Even more than the traditional circus, the Cirque brand excels at combining stunning feats of athleticism with thoughtfully rendered artistry. It got me thinking: if this is the line between sports and performance art, are gymnastics even really a sport? Is freestyle cycling?
At the top level of gymnastics, athletes strive for perfection while executing ever more complicated flips, twists, and landings, and the most successful performance receives a gold medal. But unlike most competitive sports, the action itself does not objectively determine the outcome. Rather, a panel of human judges subjectively evaluates each routine, including points for artistry. Respective scores are compared, and a winner declared, but the gold and silver medalist never even go toe to toe. This sort of adjudication strikes me as closer to organized art criticism than sport. It’s like comparing two productions of the ballet Swan Lake and declaring one a winner.
To be a sport, doesn’t there need to be a competitor specifically trying to keep you from winning?

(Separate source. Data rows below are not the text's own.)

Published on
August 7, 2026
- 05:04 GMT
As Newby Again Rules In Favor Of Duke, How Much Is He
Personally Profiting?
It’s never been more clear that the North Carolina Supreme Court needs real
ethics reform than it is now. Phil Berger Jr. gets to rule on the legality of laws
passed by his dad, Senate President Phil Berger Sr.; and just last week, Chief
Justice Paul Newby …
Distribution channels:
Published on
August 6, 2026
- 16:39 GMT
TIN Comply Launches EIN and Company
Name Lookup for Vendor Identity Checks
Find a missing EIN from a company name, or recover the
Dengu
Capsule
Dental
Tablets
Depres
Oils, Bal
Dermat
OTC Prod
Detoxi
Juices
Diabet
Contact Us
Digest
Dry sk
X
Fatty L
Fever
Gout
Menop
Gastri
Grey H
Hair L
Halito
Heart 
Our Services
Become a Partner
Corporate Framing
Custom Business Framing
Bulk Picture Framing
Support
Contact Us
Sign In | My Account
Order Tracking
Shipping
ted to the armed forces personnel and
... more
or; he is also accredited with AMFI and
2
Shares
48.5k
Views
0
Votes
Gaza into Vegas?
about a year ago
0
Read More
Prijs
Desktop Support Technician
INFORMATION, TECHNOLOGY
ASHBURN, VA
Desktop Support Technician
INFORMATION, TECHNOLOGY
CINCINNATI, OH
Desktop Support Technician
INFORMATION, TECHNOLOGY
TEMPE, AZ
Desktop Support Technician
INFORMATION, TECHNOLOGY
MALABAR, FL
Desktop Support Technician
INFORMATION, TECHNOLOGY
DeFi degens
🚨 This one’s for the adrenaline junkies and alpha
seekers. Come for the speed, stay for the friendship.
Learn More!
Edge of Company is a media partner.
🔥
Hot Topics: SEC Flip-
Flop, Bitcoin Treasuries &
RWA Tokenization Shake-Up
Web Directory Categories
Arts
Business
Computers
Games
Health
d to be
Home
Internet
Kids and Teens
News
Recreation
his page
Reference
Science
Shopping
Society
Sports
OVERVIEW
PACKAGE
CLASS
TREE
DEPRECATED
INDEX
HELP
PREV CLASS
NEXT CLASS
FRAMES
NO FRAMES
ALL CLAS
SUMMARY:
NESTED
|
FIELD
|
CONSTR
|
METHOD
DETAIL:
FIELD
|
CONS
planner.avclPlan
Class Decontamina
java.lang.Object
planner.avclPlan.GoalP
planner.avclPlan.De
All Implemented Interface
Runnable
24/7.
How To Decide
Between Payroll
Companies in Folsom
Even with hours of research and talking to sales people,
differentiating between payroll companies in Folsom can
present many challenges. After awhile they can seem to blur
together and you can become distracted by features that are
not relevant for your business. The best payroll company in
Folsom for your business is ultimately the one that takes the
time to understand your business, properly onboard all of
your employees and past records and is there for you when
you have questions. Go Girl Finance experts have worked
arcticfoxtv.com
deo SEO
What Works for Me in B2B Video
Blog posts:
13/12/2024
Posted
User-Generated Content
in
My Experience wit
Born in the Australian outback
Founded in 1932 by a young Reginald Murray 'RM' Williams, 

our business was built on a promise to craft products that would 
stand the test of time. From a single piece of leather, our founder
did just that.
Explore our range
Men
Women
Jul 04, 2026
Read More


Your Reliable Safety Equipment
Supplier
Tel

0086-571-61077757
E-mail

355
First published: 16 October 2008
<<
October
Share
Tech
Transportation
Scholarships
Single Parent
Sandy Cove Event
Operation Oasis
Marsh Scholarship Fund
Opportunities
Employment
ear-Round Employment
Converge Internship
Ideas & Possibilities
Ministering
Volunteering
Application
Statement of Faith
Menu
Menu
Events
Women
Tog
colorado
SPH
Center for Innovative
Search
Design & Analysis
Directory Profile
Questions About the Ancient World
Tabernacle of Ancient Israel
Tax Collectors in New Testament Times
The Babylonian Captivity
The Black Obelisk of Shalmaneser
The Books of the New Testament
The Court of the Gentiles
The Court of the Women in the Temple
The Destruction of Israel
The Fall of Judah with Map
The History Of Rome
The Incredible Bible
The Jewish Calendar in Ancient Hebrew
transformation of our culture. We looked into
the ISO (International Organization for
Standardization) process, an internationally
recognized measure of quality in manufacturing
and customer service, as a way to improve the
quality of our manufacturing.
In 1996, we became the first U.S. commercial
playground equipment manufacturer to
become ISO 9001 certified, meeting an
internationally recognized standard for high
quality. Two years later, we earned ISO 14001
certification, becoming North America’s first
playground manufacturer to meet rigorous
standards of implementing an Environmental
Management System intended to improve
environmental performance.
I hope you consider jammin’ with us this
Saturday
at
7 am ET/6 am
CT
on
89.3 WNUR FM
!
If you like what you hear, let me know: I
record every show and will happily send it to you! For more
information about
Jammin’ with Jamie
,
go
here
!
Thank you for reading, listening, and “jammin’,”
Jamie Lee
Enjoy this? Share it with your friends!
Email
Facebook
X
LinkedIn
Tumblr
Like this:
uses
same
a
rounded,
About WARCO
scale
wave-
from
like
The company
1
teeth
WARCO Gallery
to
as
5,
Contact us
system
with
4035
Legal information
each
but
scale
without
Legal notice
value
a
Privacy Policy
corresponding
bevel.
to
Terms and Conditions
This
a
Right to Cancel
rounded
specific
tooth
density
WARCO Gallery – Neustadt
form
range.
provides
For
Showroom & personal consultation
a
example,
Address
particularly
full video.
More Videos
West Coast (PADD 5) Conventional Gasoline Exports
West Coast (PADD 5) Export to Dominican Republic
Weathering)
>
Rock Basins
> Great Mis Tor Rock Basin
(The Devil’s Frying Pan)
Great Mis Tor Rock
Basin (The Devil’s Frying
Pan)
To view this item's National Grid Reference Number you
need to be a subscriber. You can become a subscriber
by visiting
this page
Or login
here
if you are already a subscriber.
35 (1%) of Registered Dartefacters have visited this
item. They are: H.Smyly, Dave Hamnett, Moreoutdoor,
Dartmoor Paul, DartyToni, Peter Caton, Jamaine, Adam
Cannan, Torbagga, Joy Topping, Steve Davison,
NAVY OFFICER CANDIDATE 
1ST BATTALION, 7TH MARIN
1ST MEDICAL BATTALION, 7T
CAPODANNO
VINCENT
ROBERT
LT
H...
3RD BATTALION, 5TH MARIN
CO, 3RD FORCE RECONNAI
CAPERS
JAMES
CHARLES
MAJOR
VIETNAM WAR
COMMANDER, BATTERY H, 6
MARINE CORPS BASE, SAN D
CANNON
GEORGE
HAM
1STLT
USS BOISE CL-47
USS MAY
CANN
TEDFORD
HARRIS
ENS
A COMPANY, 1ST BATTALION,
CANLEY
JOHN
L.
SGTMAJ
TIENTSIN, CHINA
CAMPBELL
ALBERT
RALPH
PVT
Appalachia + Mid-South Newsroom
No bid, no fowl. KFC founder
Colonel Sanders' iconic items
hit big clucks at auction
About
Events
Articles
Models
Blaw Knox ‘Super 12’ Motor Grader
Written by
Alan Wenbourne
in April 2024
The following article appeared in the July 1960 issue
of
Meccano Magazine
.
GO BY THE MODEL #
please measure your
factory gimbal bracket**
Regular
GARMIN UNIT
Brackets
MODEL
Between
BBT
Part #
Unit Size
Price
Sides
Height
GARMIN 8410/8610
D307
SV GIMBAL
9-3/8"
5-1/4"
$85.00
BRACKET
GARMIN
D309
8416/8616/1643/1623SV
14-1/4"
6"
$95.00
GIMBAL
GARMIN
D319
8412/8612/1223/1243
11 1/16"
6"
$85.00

Look at football, for example. A football offense rehearses a play over and over again, practicing detailed choreography and precision timing to coordinate eleven athletes toward a prescribed outcome. Without a defense on the field, the players would be re-enacting their well-rehearsed parts, scarcely different from those ballet dancers. Just as Swan Lake has the same ending every time it’s performed, a well-prepared football offense would score a touchdown on every single play if there were no opposing team to stop it.
It’s the act of putting an 11-player defense on the other side of the field that makes it a sport rather than an athletic demonstration. It’s what makes a game’s outcome unpredictable. Conversely, if you sent a second team of dancers to prevent the cast of Swan Lake from landing their grand jetés, ballet might be turned into sport.
I don’t mean to diminish the competitive fire that drives gymnasts, or other judged athletes such as figure skaters, divers, and freestyle bikers. Quite the opposite. I would elevate them to the stature of performance artists, so committed to their craft that they refine their very bodies to use as implements of expression.
Acrobats, a.k.a. gymnasts, arduously prepare themselves to perform the same dynamic athletic feat to perfection every time. There’s no competitor to stop them, other than their own conscious or subconscious minds. In other words, they face the internal struggle of every artist. And the very best perform their art at an Olympic level.